## Page excerpt
※
Problem of Foreknowledge and Freedom
Problem of Foreknowledge and Freedom Do we truly have free will if God is all knowing? The issue is that if God knows every possibility we can chose, and knows the one we will choose, does our freedom of choice really exist? For in this case, we are merely living out a preordained plan; our free will is an illusion. Thus free will does not exist; rather, we are carrying out God’s preset plan. In contrast, if God only knows the possible decisions we can make, but not the one we will choose, does this not limit His knowledge?
For if the decisions men make are really up to his own free-will, then God is not all knowing. This hurts the monotheist argument for the existence of evil on the world. Boethius begins his discussion of necessity and foreknowledge by asking, “Is foreknowledge the cause of the necessity of future events, or is the necessity of future events the cause of providence? ” (101). Boethius is trying to decipher whether the actions carried out by man are necessary because of God’s foreknowledge of them, or does the necessity of things to come create providence.
Boethius goes on to explain that foreknowledge is the cause of future events. He claims, “the outcome of something foreknown cannot be avoided” (101). Through lady philosophy Boethius explains how God is eternal and not enduring through all of time. For things that are subject to time cannot apprehend tomorrow and have already forgotten the past (110). Therefore anything subjected to the status of time, even if that which is subjected has no beginning, always existed, and extends without limits, is not rightly eternal; it is enduring.
Boethius explains, “it is the common view of all who live by reason that God is eternal” (110). Thus, if God is eternal he cannot live within the constraints of the concept of time. Rather He grasps the fullness of all past, present, and future events simultaneously. God always appears unchanged; he remains forever as he is in this moment (110). In addition, Boethius claims, “since it cannot continue at rest, it embarks on a boundless journey through time; thus by its course it extends the life whose fullness it could not attain by abiding at rest” (111). This explains why the temporal world is enduring.
Temporal things cannot grasp the entirety of their existence, they require advancing through time because it is by that mechanism that allows them to continue in existence. Temporal things must move in time to continue to exist. Boethius follows by using Plato’s argument to explain that God is eternal. He says, “should we wish to designate things appropriately, we…call God eternal, but the world enduring” (111). God does not require the movement through time to continue to exist. Since He is not bound by the context of time, he simultaneously grasps the entirety of all things related to our past, present, and future.
By proving God is eternal rather than enduring, He is omnipotent and possesses the foreknowledge of every possible outcome to the decisions men make. Next, Boethius goes on to explain how man also possesses free will. According to Boethius, “only that which comprehends the whole plenitude of endless life together, from which no future thing nor any past thing is absent, can justly be called eternal” (115). Boethius conceived that if we are to solve the problem of foreknowledge and freedom, we have to remove God’s existence from time.
God’s existence has to be outside the realm of time – not time bound. This is because things that exist in time cannot be said to be eternal, since they do not “comprehend and include the whole of infinite life all at once” (115). Therefore, we can say that Boethius view differs from the Platonic thought that that the eternal being is a being with endless life. For Boethius, an eternal being s one that exist outside of time but is fully aware of unending life but instead a being outside of time who is aware of unending life in a holistic manner.
※
## Information
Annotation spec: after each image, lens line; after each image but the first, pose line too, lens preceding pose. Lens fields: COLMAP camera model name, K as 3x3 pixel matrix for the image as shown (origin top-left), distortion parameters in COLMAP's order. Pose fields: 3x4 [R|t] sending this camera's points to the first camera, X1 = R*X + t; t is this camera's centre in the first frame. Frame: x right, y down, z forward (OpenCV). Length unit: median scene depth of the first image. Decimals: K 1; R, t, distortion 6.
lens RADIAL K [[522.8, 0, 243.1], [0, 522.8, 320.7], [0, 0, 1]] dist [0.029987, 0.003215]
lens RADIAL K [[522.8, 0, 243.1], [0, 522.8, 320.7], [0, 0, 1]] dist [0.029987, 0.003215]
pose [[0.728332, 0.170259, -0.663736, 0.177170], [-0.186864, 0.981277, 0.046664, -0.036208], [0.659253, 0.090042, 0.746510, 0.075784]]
※
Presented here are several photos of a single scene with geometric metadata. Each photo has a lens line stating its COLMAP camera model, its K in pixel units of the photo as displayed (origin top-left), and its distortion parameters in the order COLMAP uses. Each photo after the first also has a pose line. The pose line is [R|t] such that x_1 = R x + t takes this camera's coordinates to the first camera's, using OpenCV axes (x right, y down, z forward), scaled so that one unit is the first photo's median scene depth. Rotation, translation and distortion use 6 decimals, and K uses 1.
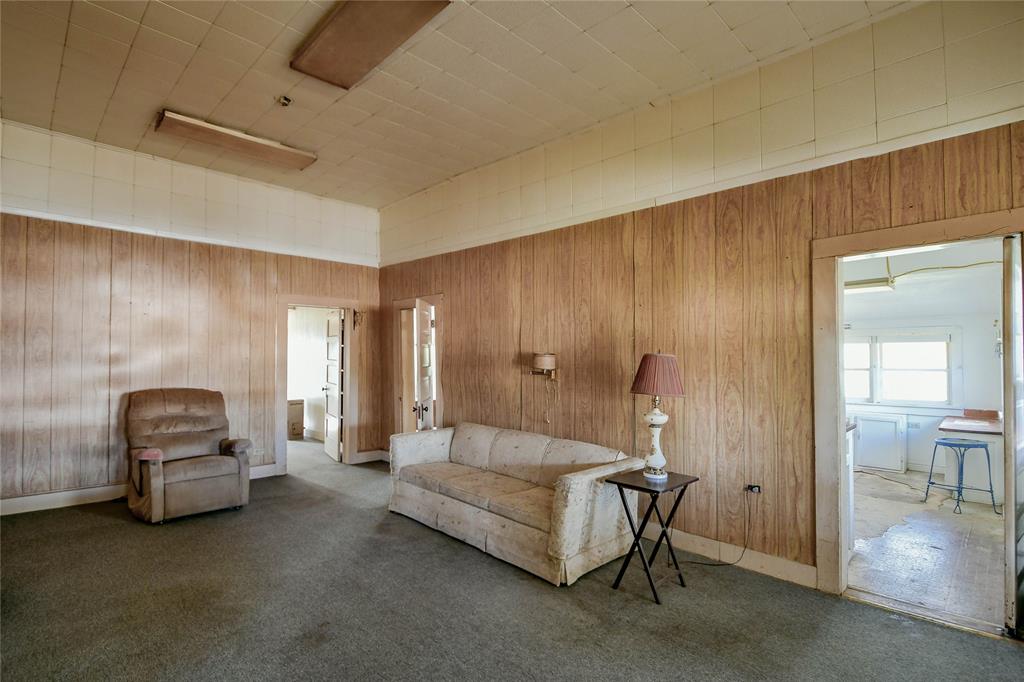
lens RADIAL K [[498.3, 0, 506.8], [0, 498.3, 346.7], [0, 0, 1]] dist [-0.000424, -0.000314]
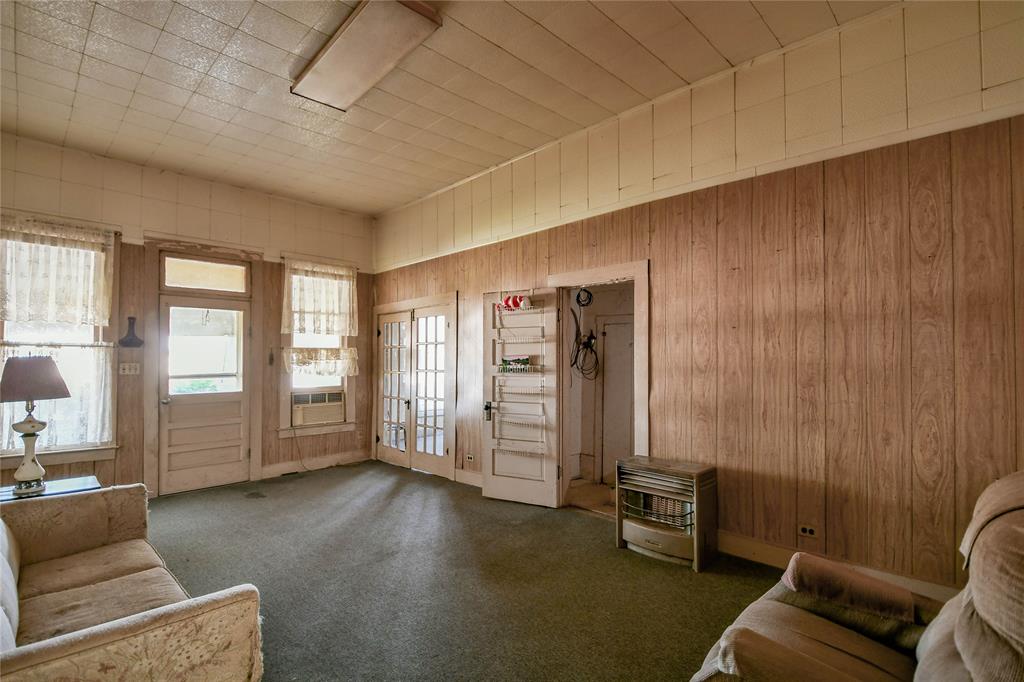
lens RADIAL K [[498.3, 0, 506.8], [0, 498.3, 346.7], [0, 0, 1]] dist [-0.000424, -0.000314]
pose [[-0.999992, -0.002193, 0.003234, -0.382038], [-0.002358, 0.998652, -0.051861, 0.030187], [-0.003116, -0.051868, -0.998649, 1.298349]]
※
## Set of tasks
**a.** List each distinct page number that the essay on Boethius cites in parentheses.
**b.** In the essay on Boethius, what term does Boethius apply to God, and what term to the world?
**c.** Reproduce part of the essay on Boethius word for word, beginning at "For if the decisions" and stopping after "come create providence.".

## Answers to the problems
**a.** 101, 110, 111, 115

**b.** He calls God eternal and the world enduring.

**c.**
For if the decisions men make are really up to his own free-will, then God is not all knowing. This hurts the monotheist argument for the existence of evil on the world. Boethius begins his discussion of necessity and foreknowledge by asking, “Is foreknowledge the cause of the necessity of future events, or is the necessity of future events the cause of providence? ” (101). Boethius is trying to decipher whether the actions carried out by man are necessary because of God’s foreknowledge of them, or does the necessity of things to come create providence.